In board roles, we have shareholder targets, financial goals and customer forecasts. In sales roles, we chase targets. In operational roles, we have project deliverables.

In most businesses, we are good at measuring those deliverables and know the consequence of not hitting objectives. However, goals, targets and KPI’s are all outputs – we can think of this as our scoreboard – and when we focus on the outputs, we are focusing on the scoreboard all the time.

Worse, we tend to double down on this over emphasis on outputs, on looking at the scoreboard, by measuring people’s engagement, with the assumption that happier people are more productive people.

Whilst this assumption is flawed and raises more questions on what happiness is, and whether an organisation is responsible for individual happiness, there is a more fundamental problem with relying on engagement as a people metric. You guessed it. It’s another output.

Although it may in some contexts be a valuable metric, it is still an output that is often a reflection of a broader picture; how you feel about your colleagues, the sense of shared value and purpose, the trust you have in your team, your leaders and your organisation and the wider role that your job plays in your life.

Of course, I am not advocating removing output measurements, you need to have an eye on the scoreboard or you don’t know how you are doing. But focusing entirely on the scoreboard means you are not seeing the whole game.

Performance management then, is a scoreboard item, an output. Engagement is an output.

They measure a moment in time, in narrow terms. They are retrospective. They are looking backwards. They are caused by something else.

Inputs are the things we contribute or do in our teams that enable performance or happiness to flourish.

If we measure skills, capability, training and development, we are capturing the tool kits that help produce the output.

What we really need to know though are the emotional and psychological inputs. These are the factors that drive and sustain performance.

The toolkit can change, and the people may change, but what we want is an environment that encourages the right behaviours to make sure teams are more likely to be effective.

Based on 20 years of experience in elite sport, we have been researching and understanding exactly what those emotional and psychological inputs are, as well as how to measure them. This has led us to know that the three most impactful areas to measure are:

Team Relationships: the quality and depth of relationships is behind the effort we invest and whether we continue to invest this effort.

Team Alignment: being aligned in our focus, and a sense of shared purpose is critical to any team achievement.

Team Behaviours: having a set of values and behaviours are your way of operating. These effect how you communicate, what is important to you, and how you go about your job. They are stronger than a set of rules, done well they are a set of commitments that an individual makes to the team.

Together, these give your team’s trust.
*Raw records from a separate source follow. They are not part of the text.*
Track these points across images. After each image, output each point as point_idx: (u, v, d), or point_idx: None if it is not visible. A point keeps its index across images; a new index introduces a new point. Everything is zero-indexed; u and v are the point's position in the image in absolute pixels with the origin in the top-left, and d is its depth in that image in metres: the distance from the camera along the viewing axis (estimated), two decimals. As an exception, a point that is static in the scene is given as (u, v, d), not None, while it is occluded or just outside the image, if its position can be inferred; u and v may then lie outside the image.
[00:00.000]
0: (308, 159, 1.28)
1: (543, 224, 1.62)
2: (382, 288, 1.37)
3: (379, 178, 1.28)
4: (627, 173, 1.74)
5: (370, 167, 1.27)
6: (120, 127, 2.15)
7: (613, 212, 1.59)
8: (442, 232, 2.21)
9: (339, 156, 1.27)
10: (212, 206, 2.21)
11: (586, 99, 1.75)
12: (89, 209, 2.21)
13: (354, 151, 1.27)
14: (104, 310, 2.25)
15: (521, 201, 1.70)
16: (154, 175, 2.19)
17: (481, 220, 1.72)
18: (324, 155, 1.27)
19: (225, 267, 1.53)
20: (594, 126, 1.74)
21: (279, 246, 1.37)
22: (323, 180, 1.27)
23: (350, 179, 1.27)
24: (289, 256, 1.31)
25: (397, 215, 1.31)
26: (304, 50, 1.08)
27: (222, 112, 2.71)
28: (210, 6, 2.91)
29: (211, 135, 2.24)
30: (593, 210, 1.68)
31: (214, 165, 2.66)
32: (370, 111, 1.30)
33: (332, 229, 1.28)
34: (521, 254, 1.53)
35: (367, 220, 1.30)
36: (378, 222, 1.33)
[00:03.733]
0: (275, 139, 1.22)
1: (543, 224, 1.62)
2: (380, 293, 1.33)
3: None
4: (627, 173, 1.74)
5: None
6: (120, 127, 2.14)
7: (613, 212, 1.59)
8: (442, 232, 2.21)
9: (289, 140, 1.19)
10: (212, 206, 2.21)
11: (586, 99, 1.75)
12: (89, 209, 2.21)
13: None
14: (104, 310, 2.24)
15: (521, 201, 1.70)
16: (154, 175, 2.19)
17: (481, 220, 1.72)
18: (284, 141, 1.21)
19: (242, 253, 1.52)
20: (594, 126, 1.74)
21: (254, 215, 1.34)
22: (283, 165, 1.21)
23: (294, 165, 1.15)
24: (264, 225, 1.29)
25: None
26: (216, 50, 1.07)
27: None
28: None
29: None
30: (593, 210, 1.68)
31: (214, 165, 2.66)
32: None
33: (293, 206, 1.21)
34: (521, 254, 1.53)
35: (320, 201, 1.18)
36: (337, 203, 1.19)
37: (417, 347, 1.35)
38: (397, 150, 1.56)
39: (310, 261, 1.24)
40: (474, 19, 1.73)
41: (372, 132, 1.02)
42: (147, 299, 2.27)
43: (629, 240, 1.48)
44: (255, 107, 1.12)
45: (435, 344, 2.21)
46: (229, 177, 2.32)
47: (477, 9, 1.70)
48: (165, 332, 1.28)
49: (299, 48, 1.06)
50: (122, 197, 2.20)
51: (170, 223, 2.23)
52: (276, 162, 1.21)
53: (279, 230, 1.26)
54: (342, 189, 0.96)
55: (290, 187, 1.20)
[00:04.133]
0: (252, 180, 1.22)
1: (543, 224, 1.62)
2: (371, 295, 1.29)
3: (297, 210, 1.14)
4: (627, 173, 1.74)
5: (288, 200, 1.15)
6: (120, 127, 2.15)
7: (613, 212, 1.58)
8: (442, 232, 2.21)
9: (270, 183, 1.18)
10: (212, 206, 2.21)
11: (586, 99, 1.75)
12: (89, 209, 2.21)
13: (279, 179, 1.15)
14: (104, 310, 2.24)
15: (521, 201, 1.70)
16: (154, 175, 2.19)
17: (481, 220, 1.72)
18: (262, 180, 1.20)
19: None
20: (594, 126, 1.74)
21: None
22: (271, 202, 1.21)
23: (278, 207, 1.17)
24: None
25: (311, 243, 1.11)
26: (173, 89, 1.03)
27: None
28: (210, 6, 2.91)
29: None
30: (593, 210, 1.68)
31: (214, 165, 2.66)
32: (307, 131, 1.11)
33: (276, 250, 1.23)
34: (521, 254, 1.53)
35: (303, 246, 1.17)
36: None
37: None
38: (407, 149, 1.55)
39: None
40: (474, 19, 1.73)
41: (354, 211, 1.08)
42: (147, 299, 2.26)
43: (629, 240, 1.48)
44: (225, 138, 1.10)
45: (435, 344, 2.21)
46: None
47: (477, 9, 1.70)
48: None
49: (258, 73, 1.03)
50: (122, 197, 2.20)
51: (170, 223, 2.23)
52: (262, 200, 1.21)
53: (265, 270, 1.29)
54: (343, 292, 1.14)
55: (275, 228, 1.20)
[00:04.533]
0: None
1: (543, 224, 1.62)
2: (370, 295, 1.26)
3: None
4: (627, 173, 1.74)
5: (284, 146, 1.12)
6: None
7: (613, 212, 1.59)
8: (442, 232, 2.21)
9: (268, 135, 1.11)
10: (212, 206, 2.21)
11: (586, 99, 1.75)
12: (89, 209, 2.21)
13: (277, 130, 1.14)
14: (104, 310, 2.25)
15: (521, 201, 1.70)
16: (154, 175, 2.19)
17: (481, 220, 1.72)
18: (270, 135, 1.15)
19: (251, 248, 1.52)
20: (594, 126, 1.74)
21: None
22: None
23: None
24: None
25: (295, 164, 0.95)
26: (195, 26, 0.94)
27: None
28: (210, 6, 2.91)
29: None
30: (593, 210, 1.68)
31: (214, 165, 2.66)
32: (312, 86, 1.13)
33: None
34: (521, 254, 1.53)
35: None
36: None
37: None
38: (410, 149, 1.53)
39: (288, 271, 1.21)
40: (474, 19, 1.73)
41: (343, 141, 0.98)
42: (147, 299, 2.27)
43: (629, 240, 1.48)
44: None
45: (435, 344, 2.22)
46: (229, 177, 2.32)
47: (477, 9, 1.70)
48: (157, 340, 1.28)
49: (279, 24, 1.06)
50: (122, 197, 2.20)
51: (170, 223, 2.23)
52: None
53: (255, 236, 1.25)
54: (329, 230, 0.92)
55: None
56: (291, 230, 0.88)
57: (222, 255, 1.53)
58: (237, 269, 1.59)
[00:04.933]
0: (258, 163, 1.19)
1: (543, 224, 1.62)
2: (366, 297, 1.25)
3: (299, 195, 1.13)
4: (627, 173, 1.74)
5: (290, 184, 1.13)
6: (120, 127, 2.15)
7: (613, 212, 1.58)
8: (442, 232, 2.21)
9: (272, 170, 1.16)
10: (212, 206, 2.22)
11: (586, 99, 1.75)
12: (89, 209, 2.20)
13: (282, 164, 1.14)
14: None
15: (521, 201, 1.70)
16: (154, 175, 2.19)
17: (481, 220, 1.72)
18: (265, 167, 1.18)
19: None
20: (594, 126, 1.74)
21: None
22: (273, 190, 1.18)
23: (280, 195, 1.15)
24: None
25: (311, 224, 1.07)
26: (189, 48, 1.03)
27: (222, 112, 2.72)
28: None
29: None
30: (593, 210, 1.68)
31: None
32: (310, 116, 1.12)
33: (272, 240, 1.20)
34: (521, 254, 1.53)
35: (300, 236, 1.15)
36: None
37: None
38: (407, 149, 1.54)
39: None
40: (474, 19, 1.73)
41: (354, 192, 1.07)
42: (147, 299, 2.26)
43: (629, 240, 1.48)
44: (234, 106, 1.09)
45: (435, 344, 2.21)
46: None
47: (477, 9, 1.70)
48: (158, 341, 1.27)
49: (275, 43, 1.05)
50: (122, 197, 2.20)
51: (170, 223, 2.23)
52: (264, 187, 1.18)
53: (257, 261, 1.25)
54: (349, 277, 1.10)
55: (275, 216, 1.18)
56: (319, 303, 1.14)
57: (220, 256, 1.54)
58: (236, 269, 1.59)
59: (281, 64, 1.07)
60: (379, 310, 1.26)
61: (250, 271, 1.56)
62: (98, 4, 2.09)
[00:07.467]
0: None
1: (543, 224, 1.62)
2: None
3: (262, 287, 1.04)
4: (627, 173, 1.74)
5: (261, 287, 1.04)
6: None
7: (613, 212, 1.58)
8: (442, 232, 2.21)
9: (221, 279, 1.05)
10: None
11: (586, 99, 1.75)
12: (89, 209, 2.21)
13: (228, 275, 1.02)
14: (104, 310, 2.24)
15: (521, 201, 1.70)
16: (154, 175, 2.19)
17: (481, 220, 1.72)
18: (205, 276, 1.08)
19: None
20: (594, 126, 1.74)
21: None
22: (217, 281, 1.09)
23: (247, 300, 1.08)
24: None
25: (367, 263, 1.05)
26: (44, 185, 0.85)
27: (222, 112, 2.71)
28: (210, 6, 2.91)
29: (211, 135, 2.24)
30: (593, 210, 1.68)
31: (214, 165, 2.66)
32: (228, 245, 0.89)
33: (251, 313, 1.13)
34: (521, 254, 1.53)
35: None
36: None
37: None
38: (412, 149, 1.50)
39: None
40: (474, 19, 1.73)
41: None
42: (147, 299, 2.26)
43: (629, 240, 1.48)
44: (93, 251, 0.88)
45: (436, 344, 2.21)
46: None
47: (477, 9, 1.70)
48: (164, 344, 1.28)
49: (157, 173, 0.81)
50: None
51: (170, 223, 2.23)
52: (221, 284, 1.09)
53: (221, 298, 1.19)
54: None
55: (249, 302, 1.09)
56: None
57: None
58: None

Trust in your team-mates, leaders and your organisation and ultimately in yourself.

Put low trust in a team and everyone fights for themselves. The focus is protection. Create and maintain high trust and you will find that collaboration and growth become the norm.

Measuring trust is the measurement of an input that drives performance and engagement, to ensure that you are watching the whole game and not just the scoreboard.  It may just help you to overcome seemingly insurmountable challenges, and make history along the way.